Today I came across these definitions of "forty" in the Quick definitions box of Onelook.

noun: the cardinal number that is the product of four and ten
adjective: being ten more than thirty

A number of things about it caught my eye. First there is the obvious question of why, apart from perhaps a needless quest for variety, they have given a "noun" definition in terms of a product but an "adjective" definition in terms of a sum.
The definitions are also temptingly circular. "Thirty - being ten less then forty". They seem to me to actually tell you very little.

However that was the least of my ponderings. When I thought about it further that I realised I could also question this use of "noun" and "adjective" because I'm not sure that "forty" - or indeed any other number - should properly be defined as either.
Let's consider the noun usage. There are usages that are nouns and some that look as if they are nouns - "Yesterday I saw The 300", "He's in the first eleven", "I was one of the ten who went to the party", "She's the one for me."
It's easy enough to come up with examples but how many of these are actually noun usages?
"He's in the first eleven" probably qualifies but this is a special usage. In this usage the word means "a team with eleven members". It's a highly specialised sports usage and arguably falls into the group that also includes "The 300" and "one of the ten" which is technically an ellipsis. "The 300" really means "The 300 Spartans", "one of the ten" (here) means "one of the ten people" and arguably "the first eleven" means "the first eleven members of the team".
These are not nouns - the noun is actually omitted. They are at best elliptical hints at what the missing noun should be.
"She's the one for me" is probably the most likely candidate for noun status because "The one" is conventionally used to mean "the single example". It's still potentially an ellipsis but at least it functions grammatically as a noun.

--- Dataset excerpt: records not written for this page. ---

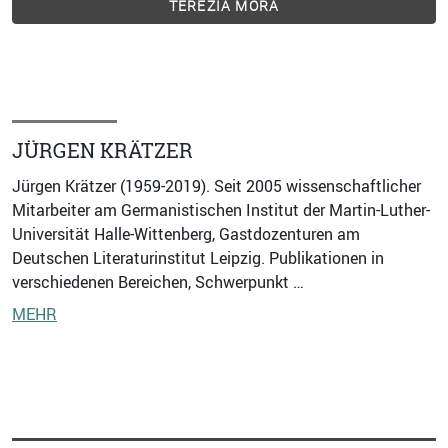
TERÉZIA MORA
JÜRGEN KRÄTZER
Jürgen Krätzer (1959-2019). Seit 2005 wissenschaftlicher
Mitarbeiter am Germanistischen Institut der Martin-Luther-
Universität Halle-Wittenberg, Gastdozenturen am
Deutschen Literaturinstitut Leipzig. Publikationen in
verschiedenen Bereichen, Schwerpunkt …
MEHR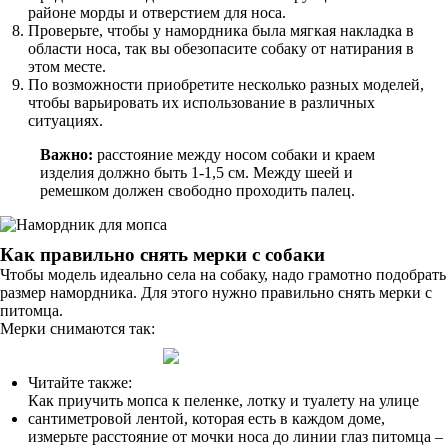
районе морды и отверстием для носа.
Проверьте, чтобы у намордника была мягкая накладка в
области носа, так вы обезопасите собаку от натирания в
этом месте.
По возможности приобретите несколько разных моделей,
чтобы варьировать их использование в различных
ситуациях.
Важно:
расстояние между носом собаки и краем
изделия должно быть 1-1,5 см. Между шеей и
ремешком должен свободно проходить палец.
Как правильно снять мерки с собаки
Чтобы модель идеально села на собаку, надо грамотно подобрать
размер намордника. Для этого нужно правильно снять мерки с
питомца.
Мерки снимаются так:
Читайте также:
Как приучить мопса к пеленке, лотку и туалету на улице
сантиметровой лентой, которая есть в каждом доме,
измерьте расстояние от мочки носа до линии глаз питомца –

I'm even less convinced by the description of numbers as "adjectives".
Yes it sits in the same place in the sentence.

big cars
red cars
expensive cars
forty cars

or

shiny people
happy people
twenty people

It's doing a different job though. Adjectives describe qualities of a noun - bigness, redness, expensiveness, shininess, happiness... but fortyiness, twentiness? I don't think so! (And neither does Word, which just underlined them in helpful red for me.)

Functionally they work in the same way as "the", "a", "these", "those", "some".
"The one", "the forty", "the few", "the many", "the 300".

They are not, I'd contend, adjectives at all, they are determiners. Or do other people, with more heavyweight language credentials than I, disagree?